Probability - Introduction - SS2 Mathematics Lesson Note
Probability is that branch of mathematics which deals with the possibilities or chances of events occurring. Such as the chance that rain will fall today or the chance that your favourite football will win their next game. Probability values exist on a range between \(0\) (meaning the event has no chance of happening) and \(1\) (the event will occur with certainty). Usually, most events have probabilities in a fraction or decimal form, that is, \(\frac{1}{6}\) or \(0.17\). The lower the probability value, the less likely that event is to occur and vice versa.
Mathematically, probability is the measure of an event taking place under certain laws of chance. Every possibility is an outcome. Usually, each outcome has an equal chance of happening, meaning they are equiprobable. For example, a die with \(6\) faces has an equiprobable chance of landing any of the \(6\) faces.
The set of all possible outcomes is called the equiprobable sample space. Events whose occurrence excludes all other outcomes at the same time is known as a mutually exclusive outcome. When a coin is tossed for instance, obtaining a head means you can’t obtain a tail at the same time. An independent outcome means two or more events have no influence over each other, such as taking a red ball out of bag of balls and putting it back before picking randomly from the same bag.

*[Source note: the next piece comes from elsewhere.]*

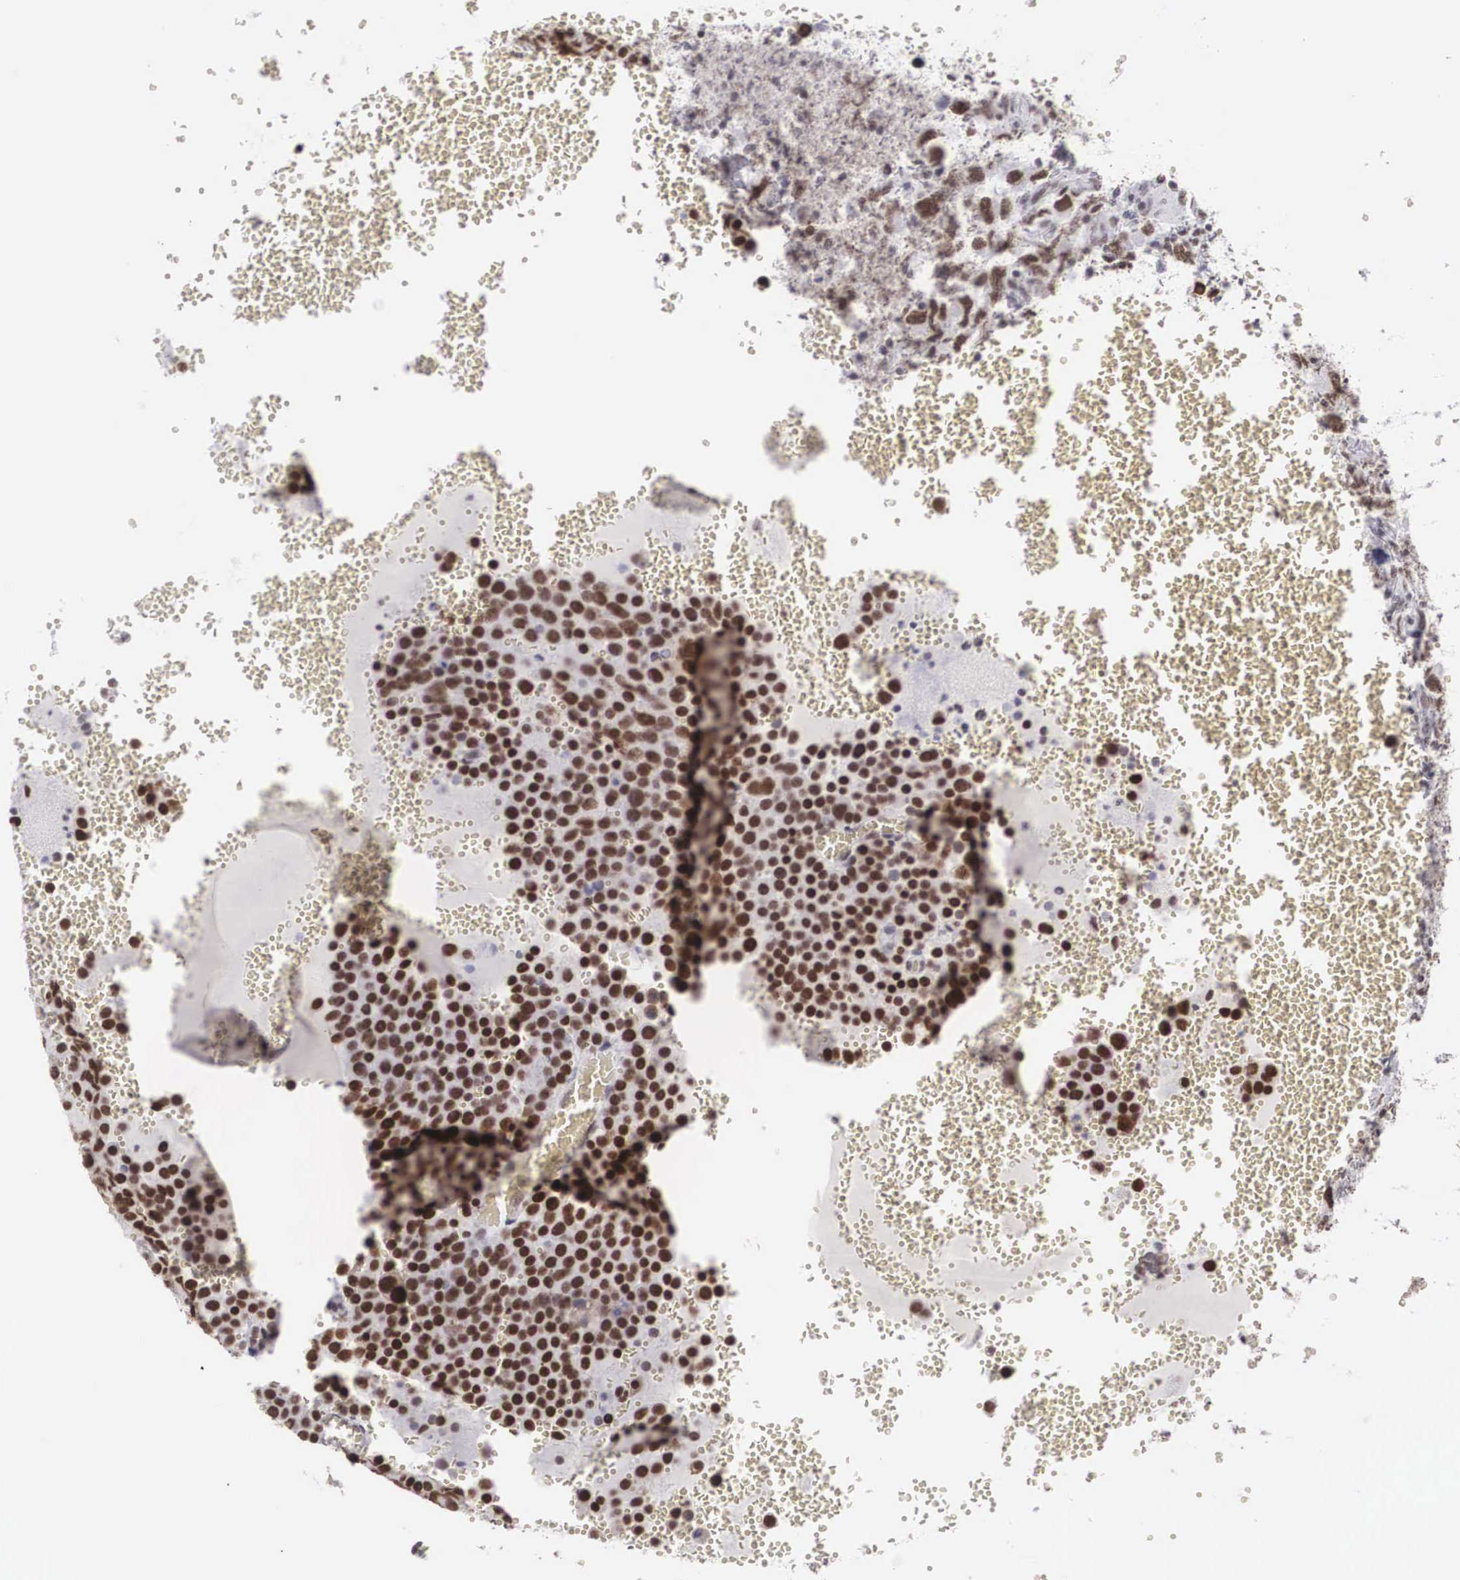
{"staining": {"intensity": "strong", "quantity": ">75%", "location": "nuclear"}, "tissue": "testis cancer", "cell_type": "Tumor cells", "image_type": "cancer", "snomed": [{"axis": "morphology", "description": "Seminoma, NOS"}, {"axis": "topography", "description": "Testis"}], "caption": "Human testis cancer stained with a protein marker exhibits strong staining in tumor cells.", "gene": "CSTF2", "patient": {"sex": "male", "age": 71}}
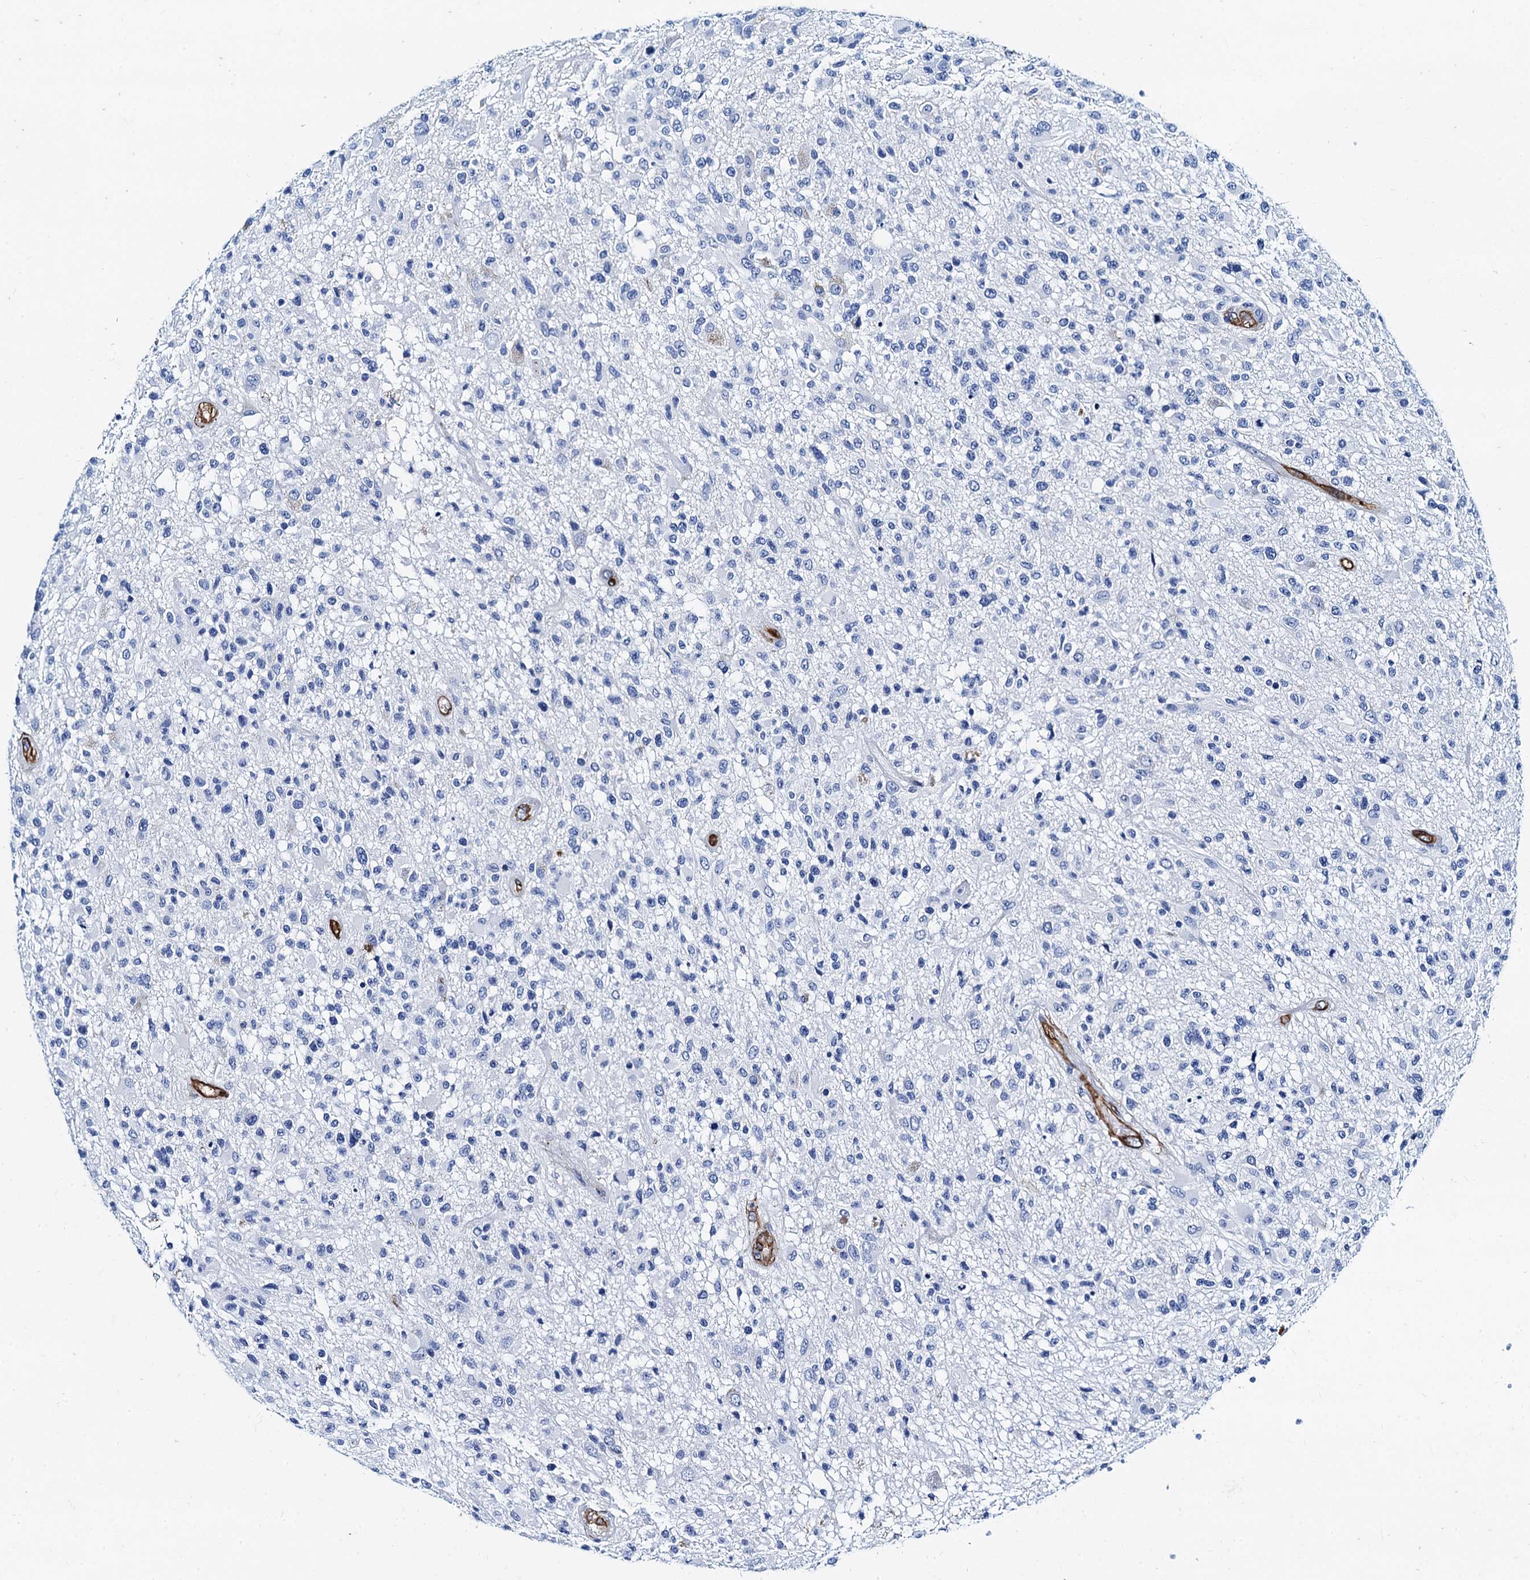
{"staining": {"intensity": "negative", "quantity": "none", "location": "none"}, "tissue": "glioma", "cell_type": "Tumor cells", "image_type": "cancer", "snomed": [{"axis": "morphology", "description": "Glioma, malignant, High grade"}, {"axis": "morphology", "description": "Glioblastoma, NOS"}, {"axis": "topography", "description": "Brain"}], "caption": "This is an IHC histopathology image of human high-grade glioma (malignant). There is no positivity in tumor cells.", "gene": "CAVIN2", "patient": {"sex": "male", "age": 60}}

The probability of an event is equal to the number of possible outcomes over total outcomes. The probability of an event \(A\), \(P(A)\) is
\(P(A) = \frac{number\ of\ equiprobable\ favourable\ outcomes}{number\ of\ all\ equiprobable\ outcomes}\)
Note, the probability that an event not occurring is equal to the probability of the event occurring subtracted from \(1\), that is \(P\left( A^{'} \right) = 1 - P(A)\). \(A'\) is read as “prime \(A\)”.
Example: A die is tossed once, what is the probability that an even number is obtained as the result?
Solution
\[equiprobable\ smaple\ space = \{ 1,2,3,4,5,6\}\]
\[favourable\ equiprobable\ outcomes = \{ 2,4,6\}\]
\[P(even\ number\ face) = \frac{number\ of\ equiprobable\ favourable\ outcomes}{number\ of\ all\ equiprobable\ outcomes} = \ \frac{3}{6} = \ \frac{1}{2}\]